__Directions for this task__
Transcribe the listing below from its opening line up to and including the line that contains "- **Email**: security@retro-pc-store.com"; reproduce nothing else.

__Data in this exercise__
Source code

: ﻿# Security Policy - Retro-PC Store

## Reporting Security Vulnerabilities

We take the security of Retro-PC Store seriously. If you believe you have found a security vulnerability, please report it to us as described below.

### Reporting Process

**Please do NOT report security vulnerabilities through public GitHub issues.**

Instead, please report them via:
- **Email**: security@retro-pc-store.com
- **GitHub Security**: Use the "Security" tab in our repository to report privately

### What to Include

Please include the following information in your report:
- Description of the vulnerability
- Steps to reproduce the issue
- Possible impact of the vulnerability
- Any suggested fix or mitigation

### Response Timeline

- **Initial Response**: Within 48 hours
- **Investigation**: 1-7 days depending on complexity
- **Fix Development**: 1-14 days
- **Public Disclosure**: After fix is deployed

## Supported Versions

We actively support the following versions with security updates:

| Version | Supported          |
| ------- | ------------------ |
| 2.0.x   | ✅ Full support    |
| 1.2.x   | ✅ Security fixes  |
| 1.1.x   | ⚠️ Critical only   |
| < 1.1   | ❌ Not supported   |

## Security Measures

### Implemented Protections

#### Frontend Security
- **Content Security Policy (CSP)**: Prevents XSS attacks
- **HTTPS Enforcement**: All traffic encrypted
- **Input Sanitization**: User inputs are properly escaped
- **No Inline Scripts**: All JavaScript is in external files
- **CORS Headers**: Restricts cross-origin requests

__Task solution__
Source code

: ﻿# Security Policy - Retro-PC Store

## Reporting Security Vulnerabilities

We take the security of Retro-PC Store seriously. If you believe you have found a security vulnerability, please report it to us as described below.

### Reporting Process

**Please do NOT report security vulnerabilities through public GitHub issues.**

Instead, please report them via:
- **Email**: security@retro-pc-store.com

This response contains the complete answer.